JavaScriptで時間を使った処理を書こうとすると、必ず出てくるのが setTimeout と setInterval。一見似ているこの2つ、実は使い方を間違えると 無限ループ地獄 や 思わぬバグ にハマってしまうこともあります。
この記事では、「初心者がやりがちな勘違い」と「正しい使い分け方」「クリア(停止)の方法」まで、実例を交えてわかりやすく解説します。
Contents
🔁 まずは違いをざっくり比較
| 関数名 | 処理回数 | 実行間隔の挙動 |
|---|---|---|
setTimeout | 1回だけ | 指定ミリ秒後に一度だけ実行 |
setInterval | 繰り返し実行 | 指定間隔で何度も自動で繰り返す |
✅ 基本的な使い方
setTimeout
setTimeout(() => {
console.log('3秒後に一度だけ表示されるよ');
}, 3000);
上のコードは、3秒後に一度だけコンソールに表示されます。
setInterval
setInterval(() => {
console.log('2秒ごとに表示されるよ');
}, 2000);
これは2秒ごとに何度も繰り返して表示され続けます。明示的に止めない限り、ずーっと実行されます。
😱 初心者がハマりやすい「setIntervalの罠」
❌ setIntervalが止まらない問題
たとえば以下のようなコード:
setInterval(() => {
alert('こんにちは!');
}, 1000);
これを実行するとどうなるでしょう?
✅ 1秒ごとにアラートが表示され続けて、閉じても閉じてもまた表示されます。
まさに止まらない地獄。
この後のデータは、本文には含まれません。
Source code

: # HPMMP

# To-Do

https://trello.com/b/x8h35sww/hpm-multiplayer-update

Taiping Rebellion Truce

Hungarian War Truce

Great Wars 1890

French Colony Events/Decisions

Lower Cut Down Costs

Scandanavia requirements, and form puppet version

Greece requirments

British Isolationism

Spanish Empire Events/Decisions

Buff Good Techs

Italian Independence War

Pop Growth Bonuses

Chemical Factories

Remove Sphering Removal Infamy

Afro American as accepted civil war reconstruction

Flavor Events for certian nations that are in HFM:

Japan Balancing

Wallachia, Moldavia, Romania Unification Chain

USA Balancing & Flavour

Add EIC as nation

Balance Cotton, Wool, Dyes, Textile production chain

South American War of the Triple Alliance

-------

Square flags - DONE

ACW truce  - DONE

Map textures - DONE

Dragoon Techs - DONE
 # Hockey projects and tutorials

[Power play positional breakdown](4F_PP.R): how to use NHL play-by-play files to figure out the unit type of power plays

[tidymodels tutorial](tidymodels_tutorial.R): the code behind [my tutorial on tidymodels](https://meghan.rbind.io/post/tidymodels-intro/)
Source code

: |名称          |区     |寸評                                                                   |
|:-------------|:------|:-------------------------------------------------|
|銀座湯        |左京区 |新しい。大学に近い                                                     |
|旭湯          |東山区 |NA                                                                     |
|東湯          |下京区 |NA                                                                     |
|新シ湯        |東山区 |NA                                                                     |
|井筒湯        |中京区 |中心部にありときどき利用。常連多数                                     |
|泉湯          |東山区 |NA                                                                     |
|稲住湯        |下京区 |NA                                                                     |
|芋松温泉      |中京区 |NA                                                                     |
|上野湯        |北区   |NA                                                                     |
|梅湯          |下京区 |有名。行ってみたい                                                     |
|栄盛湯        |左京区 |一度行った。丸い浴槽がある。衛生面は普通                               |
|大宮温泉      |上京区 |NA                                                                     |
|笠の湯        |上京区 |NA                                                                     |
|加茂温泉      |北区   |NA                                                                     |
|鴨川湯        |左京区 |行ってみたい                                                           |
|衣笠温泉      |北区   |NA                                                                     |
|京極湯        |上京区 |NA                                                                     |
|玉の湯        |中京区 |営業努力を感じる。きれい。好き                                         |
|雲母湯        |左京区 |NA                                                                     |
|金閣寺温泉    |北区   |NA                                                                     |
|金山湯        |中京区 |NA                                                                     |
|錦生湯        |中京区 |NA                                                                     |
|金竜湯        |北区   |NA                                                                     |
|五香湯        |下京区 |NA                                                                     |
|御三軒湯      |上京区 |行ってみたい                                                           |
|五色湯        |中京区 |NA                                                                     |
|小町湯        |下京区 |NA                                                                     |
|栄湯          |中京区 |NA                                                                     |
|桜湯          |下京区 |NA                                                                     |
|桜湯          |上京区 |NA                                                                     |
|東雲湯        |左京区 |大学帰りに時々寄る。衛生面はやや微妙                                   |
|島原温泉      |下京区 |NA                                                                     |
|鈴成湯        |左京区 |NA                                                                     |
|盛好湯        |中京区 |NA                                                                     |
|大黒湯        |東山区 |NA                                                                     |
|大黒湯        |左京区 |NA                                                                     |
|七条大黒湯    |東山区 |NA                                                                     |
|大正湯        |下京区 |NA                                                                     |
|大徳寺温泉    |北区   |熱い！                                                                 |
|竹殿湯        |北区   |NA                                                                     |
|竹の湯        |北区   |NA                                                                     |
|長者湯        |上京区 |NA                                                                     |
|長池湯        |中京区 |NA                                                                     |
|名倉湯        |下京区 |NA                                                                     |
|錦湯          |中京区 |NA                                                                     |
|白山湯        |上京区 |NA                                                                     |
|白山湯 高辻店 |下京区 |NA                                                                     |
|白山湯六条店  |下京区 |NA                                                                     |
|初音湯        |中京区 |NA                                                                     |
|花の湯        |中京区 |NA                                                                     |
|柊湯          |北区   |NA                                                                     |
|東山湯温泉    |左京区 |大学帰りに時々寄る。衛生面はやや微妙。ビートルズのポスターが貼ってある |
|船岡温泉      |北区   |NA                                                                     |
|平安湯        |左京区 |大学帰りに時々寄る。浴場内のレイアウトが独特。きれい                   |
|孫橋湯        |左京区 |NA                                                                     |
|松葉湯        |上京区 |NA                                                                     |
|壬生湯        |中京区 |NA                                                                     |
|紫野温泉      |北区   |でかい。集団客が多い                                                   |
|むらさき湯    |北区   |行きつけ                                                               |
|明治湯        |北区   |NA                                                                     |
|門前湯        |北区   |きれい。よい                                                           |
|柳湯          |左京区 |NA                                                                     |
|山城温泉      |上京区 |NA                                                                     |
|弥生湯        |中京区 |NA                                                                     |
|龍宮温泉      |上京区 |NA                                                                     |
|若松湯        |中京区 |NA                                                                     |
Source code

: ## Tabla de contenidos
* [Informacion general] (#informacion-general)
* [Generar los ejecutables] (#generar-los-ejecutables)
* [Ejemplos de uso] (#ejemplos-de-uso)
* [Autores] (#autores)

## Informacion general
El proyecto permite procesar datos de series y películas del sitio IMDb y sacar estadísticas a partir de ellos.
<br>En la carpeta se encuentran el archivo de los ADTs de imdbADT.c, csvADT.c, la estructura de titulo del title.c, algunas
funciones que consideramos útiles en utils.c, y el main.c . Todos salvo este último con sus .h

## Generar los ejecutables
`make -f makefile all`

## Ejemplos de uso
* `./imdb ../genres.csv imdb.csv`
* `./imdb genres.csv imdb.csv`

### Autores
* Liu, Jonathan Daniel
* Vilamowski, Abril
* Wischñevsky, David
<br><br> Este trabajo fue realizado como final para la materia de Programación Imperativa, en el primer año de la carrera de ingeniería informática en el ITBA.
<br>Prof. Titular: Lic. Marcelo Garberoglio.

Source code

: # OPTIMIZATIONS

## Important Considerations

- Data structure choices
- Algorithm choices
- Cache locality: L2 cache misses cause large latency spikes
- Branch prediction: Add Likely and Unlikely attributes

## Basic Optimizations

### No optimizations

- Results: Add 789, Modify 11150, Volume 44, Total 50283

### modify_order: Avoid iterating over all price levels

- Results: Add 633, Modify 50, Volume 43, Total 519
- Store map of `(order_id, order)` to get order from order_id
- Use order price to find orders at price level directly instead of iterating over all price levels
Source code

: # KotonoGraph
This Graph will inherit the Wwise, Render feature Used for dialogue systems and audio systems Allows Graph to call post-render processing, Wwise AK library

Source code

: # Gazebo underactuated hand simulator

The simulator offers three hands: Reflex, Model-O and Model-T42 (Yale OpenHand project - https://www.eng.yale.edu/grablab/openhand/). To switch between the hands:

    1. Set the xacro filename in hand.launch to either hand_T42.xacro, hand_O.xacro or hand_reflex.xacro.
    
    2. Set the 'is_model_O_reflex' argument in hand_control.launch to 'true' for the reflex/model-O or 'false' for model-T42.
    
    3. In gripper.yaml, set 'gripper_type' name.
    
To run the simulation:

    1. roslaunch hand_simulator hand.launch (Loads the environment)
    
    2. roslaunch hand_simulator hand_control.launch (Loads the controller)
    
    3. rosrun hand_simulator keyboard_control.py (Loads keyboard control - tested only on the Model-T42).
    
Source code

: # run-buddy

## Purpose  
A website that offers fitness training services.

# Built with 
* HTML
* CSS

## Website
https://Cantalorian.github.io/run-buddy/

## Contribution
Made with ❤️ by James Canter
しかも setInterval の戻り値を使っていないため、停止する術がありません。
🛑 正しい止め方:clearInterval
setInterval や setTimeout を止めるには、**戻り値(ID)**を受け取って、それを clearInterval や clearTimeout に渡します。
const intervalId = setInterval(() => {
console.log('動いてる...');
}, 1000);
// 5秒後に停止
setTimeout(() => {
clearInterval(intervalId);
console.log('止めました!');
}, 5000);
ポイント:
setInterval()はIDを返す → これを使わないと止められないsetTimeout()も同様にclearTimeout()で停止可能
🧠 実用的な使い分けのコツ
| シチュエーション | 適した関数 |
|---|---|
| アニメーション1回だけ | setTimeout |
| カウントダウンの1秒更新 | setInterval |
| ボタンを押してから数秒後に処理開始 | setTimeout |
| APIポーリング(定期的にデータ取得) | setInterval |
| 一定間隔で処理したいけど柔軟に制御したい | setTimeout + 再帰 |
⛓️ 実は setTimeout のほうが柔軟なこともある?
例えば、「次の処理まで前の処理が終わるのを待ちたい」という場合、 setTimeout を再帰的に呼び出すことで柔軟に制御できます。
function loop() {
console.log('処理中...');
setTimeout(loop, 1000); // 1秒ごとに再実行
}
loop(); // 最初の呼び出し
この方法なら途中で「もういいや」と止めたくなったときに フラグ を使って処理中止も簡単です。
💥 setTimeout も地味に危険な使い方
❌ 間違ったループ
for (let i = 0; i < 5; i++) {
setTimeout(() => {
console.log(i);
}, 1000);
}
期待する出力は:
0
1
2
3
4
しかし実際は 全部「5」になることがある(varを使った場合や古い文法)。
対策:let を使う or クロージャーを使う。
🧪 実例:3秒後に「推し数を更新」→ その後毎秒1回チェック
// 一度だけ3秒後に初回実行
setTimeout(() => {
updateLikes();
// 以後1秒ごとに繰り返し実行
const interval = setInterval(updateLikes, 1000);
// 30秒後に停止
setTimeout(() => clearInterval(interval), 30000);
}, 3000);
このように組み合わせて使うと、より直感的で制御しやすい処理が書けます。
🔚 まとめ:setTimeout vs setInterval
| 比較項目 | setTimeout | setInterval |
|---|---|---|
| 実行回数 | 1回 | 無限(停止しないと) |
| 停止方法 | clearTimeout | clearInterval |
| 柔軟な制御 | 再帰的に使えば可能 | 固定間隔で安定 |
| おすすめ用途 | 遅延処理・1回実行 | タイマー・繰り返し |
✍️ 最後に一言
setInterval は一見便利に見えますが、「止め忘れたら一生走り続ける」というリスクがあります。初心者のうちは setTimeout を再帰で使ったほうが安全・柔軟でおすすめです。
タイマー処理は、アニメーション、ポーリング、ゲーム、通知など、Web開発のあらゆる場面で使われます。この2つの違いと注意点をマスターしておくことで、あなたのJavaScript力は確実に一歩上がります!